Joy's talk, "The New Millenium: Technology and You," begins at 2:30 p.m. in Los Alamos' Administration Building Auditorium. The Director's Colloquium is free and open to the public.

Joy was the principal designer of the University of California-Berkeley's version of the UNIX™ operating system, whose networking protocols and implementations helped spawn the Internet. Called the forefather of the net by some, Joy in the 1970s took the basic [computer] language of the Internet and wrote a far more robust and efficient version.

Earlier this decade, Joy created Aspen Smallworks, Sun Microsystems' Colorado research and development lab. It was here that Joy and his staff started the Jini project, a revolutionary interconnection technology for networking computer devices.

Last year, Industry Week magazine selected the Jini project one of the 25 technologies of the year.
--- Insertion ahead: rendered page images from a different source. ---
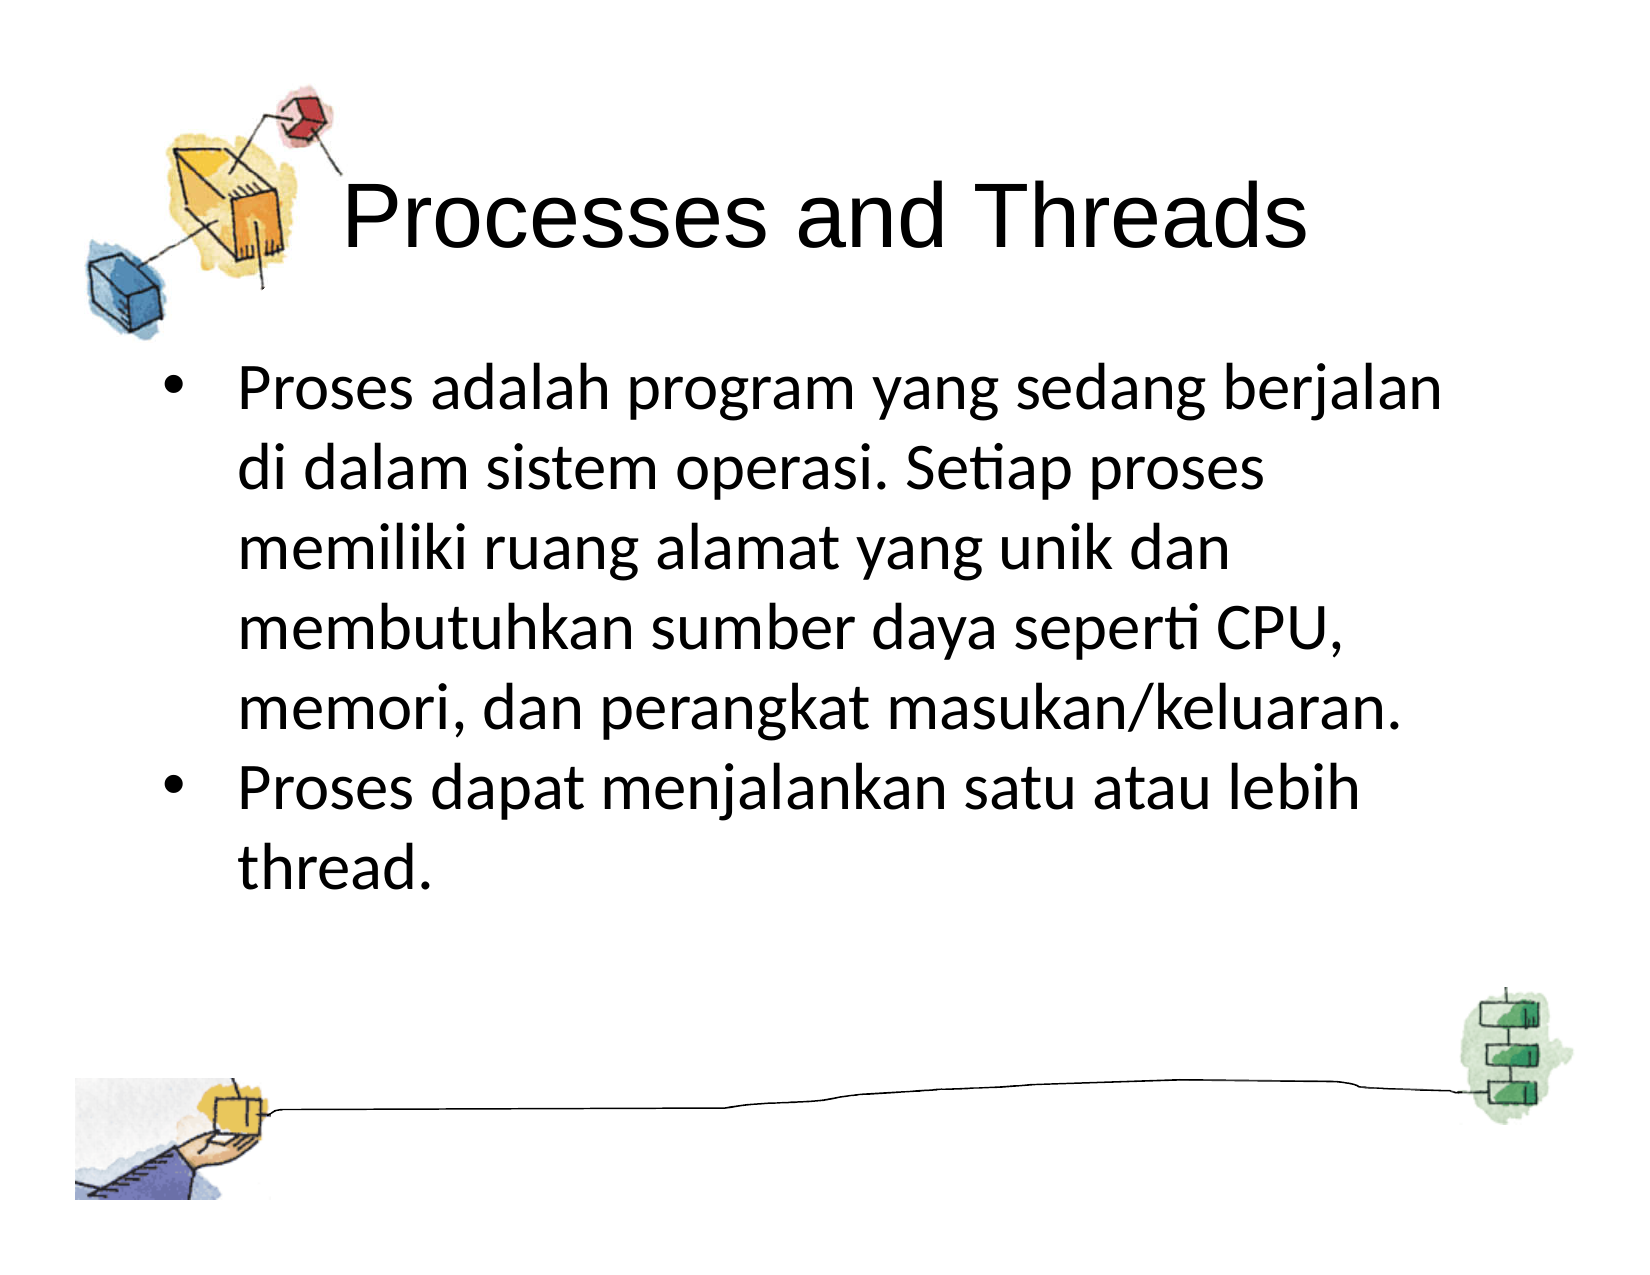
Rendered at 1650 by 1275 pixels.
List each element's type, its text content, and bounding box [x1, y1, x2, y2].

picture [75, 1078, 271, 1200]
picture [1458, 987, 1575, 1125]
text_box Proses adalah program yang sedang berjalan di dalam sistem operasi. Setiap proses memiliki ruang alamat yang unik dan membutuhkan sumber daya seperti CPU, memori, dan perangkat masukan/keluaran. Proses dapat menjalankan satu atau lebih thread. [162, 340, 1456, 903]
picture [75, 74, 390, 393]
title Processes and Threads [339, 154, 1311, 340]
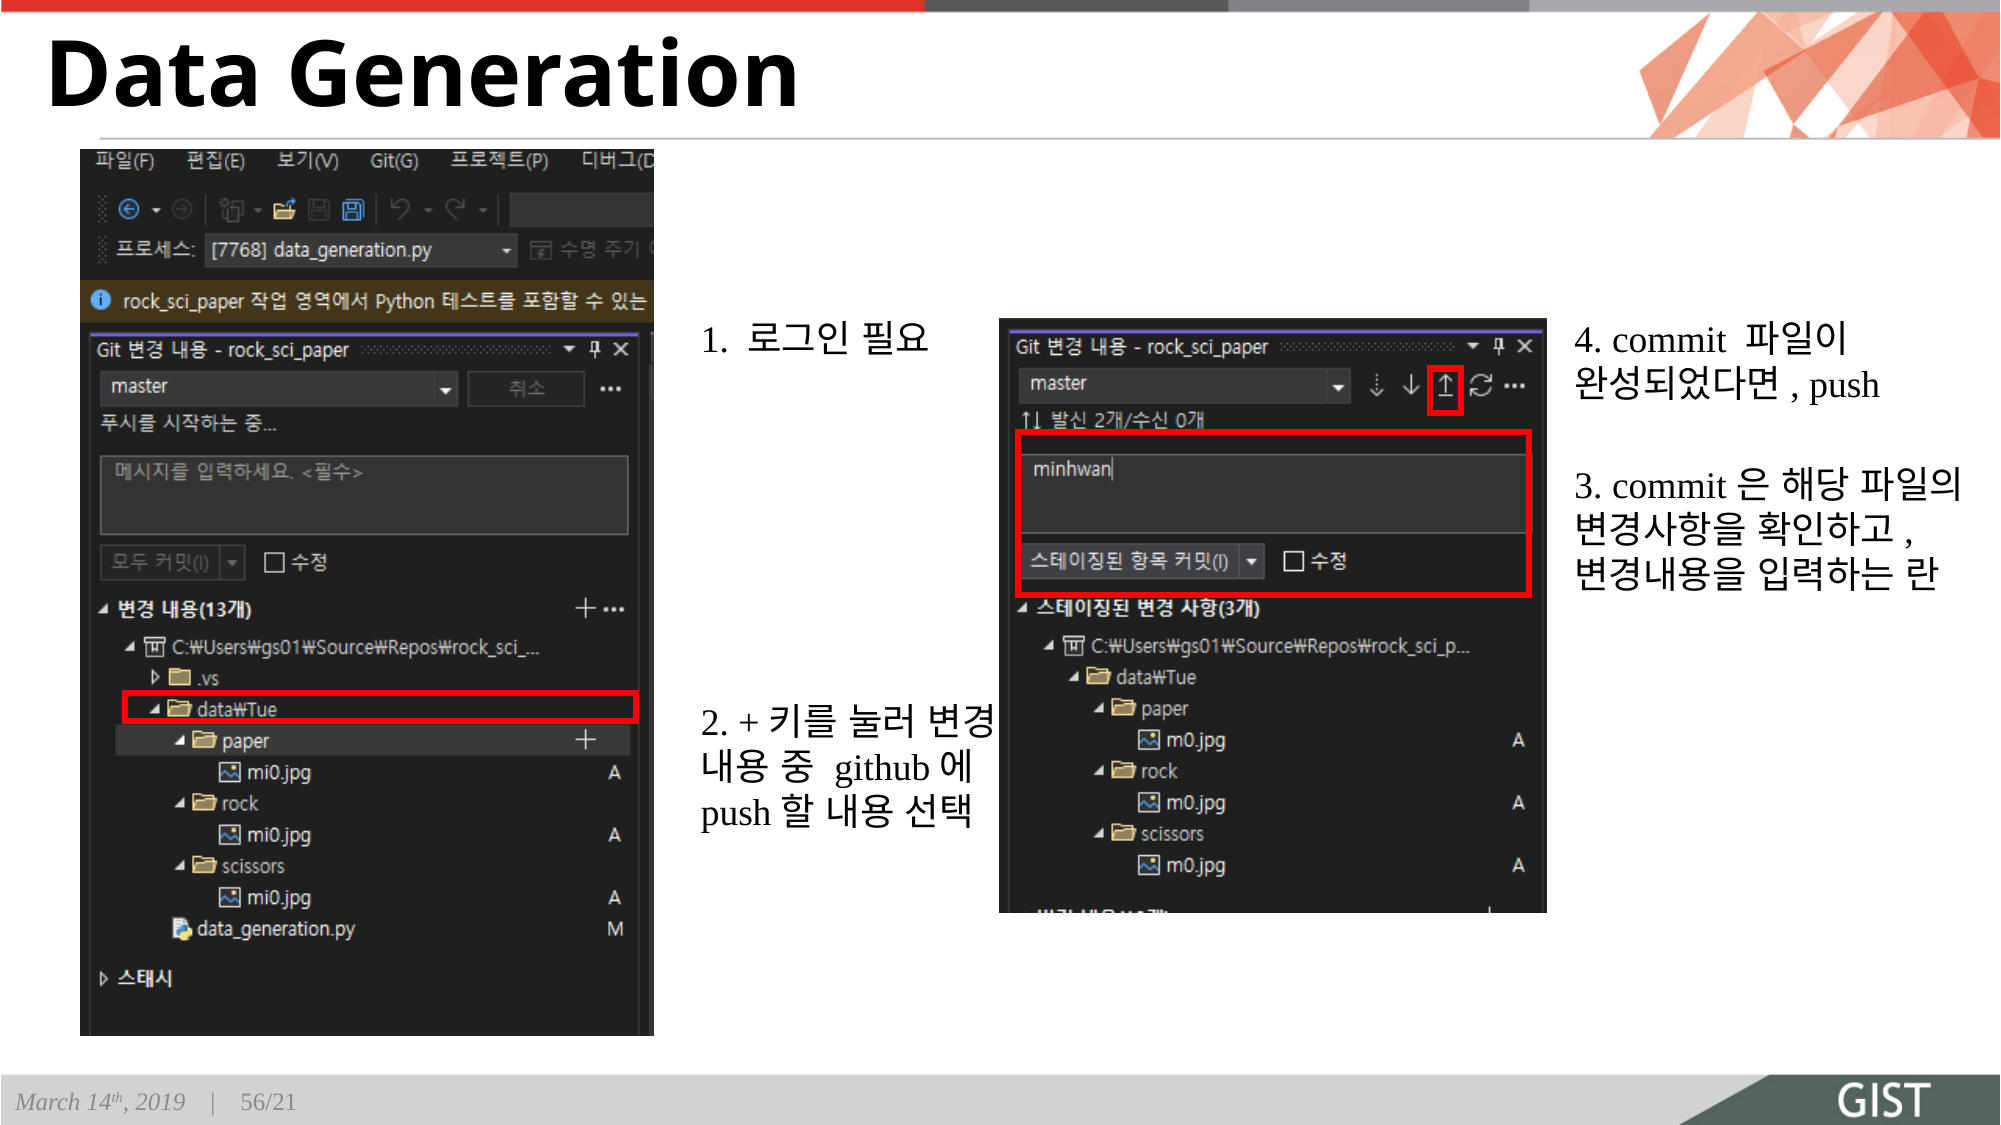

In 1997, President Clinton appointed Joy co-chairman of the Presidential Information Technology Advisory Committee, which provides guidance and advice to the president on all areas of high performance computing, communications and information technologies to accelerate development and adoption of information technologies for the 21st century.

Earlier this year, Joy was elected to the National Academy of Engineering. He holds a lifetime achievement award from the USENIX Association and a Grace Hopper Award from the Association for Computing Machinery.

Joy has a bachelor's degree in electrical engineering from the University of Michigan and a master's degree in electrical engineering and computer science from the University of California, Berkeley.